▸ Action item
Which lines in the data below contain the string "area"? Extract each of them in full.

+++ Given data

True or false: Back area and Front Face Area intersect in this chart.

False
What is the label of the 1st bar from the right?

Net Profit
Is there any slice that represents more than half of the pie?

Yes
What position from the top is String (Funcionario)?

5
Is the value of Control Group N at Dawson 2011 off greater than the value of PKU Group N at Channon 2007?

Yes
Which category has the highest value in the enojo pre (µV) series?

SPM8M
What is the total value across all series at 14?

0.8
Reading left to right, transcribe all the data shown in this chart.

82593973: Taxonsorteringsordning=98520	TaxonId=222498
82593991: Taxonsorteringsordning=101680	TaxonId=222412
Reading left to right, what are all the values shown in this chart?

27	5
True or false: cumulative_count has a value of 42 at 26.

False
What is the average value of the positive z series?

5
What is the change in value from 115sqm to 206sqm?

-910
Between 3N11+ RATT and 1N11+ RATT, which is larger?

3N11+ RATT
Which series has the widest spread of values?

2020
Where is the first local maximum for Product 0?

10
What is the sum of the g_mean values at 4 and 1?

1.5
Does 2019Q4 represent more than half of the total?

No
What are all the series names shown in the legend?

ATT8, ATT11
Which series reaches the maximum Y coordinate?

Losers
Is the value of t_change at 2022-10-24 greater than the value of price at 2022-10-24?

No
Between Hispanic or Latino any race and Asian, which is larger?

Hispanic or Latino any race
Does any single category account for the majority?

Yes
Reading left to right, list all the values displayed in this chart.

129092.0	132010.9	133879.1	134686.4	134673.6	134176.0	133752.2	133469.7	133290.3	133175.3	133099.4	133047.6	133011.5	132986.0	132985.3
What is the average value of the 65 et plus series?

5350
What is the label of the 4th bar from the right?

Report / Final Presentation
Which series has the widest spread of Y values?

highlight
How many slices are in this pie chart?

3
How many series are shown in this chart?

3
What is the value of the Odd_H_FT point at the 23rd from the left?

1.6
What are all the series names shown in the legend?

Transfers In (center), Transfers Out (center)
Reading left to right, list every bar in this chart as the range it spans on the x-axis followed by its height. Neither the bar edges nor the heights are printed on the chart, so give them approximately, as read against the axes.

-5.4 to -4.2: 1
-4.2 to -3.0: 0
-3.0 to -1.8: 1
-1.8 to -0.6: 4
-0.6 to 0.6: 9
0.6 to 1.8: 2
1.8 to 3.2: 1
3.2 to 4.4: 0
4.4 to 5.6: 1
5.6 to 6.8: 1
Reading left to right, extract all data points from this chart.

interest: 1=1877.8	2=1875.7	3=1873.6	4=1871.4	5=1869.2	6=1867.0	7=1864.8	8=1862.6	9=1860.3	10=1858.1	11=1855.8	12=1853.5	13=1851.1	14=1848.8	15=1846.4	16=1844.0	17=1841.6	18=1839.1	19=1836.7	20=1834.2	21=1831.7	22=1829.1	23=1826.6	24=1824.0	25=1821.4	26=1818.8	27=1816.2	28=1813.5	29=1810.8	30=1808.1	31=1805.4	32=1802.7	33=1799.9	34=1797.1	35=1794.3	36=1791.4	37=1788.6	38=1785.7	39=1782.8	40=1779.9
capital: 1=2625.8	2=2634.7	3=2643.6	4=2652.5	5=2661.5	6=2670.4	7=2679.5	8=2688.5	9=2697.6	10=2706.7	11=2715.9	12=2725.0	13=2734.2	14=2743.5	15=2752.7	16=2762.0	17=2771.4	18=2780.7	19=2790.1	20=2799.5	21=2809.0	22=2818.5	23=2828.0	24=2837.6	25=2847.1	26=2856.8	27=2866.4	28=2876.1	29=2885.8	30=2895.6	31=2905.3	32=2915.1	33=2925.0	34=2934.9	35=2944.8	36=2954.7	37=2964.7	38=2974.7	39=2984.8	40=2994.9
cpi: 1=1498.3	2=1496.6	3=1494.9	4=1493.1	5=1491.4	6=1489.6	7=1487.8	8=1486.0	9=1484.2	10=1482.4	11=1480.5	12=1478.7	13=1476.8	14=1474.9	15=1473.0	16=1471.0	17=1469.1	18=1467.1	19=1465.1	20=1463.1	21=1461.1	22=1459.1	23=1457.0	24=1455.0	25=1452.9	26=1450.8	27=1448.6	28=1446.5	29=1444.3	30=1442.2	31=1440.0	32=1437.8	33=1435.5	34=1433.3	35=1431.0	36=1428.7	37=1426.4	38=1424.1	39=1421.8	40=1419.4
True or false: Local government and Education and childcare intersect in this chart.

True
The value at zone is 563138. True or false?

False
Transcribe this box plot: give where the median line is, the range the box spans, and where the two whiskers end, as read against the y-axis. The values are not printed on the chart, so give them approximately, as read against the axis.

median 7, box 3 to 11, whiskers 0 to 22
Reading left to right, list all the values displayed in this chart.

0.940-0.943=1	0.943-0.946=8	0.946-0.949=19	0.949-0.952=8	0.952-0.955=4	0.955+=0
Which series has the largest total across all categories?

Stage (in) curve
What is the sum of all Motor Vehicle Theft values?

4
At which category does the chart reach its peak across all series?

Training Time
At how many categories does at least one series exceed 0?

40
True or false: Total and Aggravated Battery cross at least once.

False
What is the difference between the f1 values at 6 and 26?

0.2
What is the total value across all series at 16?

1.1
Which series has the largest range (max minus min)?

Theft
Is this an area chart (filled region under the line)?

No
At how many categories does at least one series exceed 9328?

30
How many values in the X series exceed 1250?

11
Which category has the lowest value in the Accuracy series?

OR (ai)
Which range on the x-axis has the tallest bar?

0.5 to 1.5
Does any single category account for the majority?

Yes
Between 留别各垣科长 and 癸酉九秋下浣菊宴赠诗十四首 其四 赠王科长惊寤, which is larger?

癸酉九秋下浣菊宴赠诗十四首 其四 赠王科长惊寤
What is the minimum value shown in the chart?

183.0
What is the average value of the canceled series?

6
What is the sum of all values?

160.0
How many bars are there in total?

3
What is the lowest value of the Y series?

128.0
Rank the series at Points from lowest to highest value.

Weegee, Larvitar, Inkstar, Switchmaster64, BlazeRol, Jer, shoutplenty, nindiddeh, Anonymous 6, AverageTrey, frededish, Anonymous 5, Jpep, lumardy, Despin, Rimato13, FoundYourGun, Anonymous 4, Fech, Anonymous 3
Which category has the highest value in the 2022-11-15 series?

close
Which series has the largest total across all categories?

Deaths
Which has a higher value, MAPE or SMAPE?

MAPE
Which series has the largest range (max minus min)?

++++++

▸ The answer
True or false: Back area and Front Face Area intersect in this chart.
Is this an area chart (filled region under the line)?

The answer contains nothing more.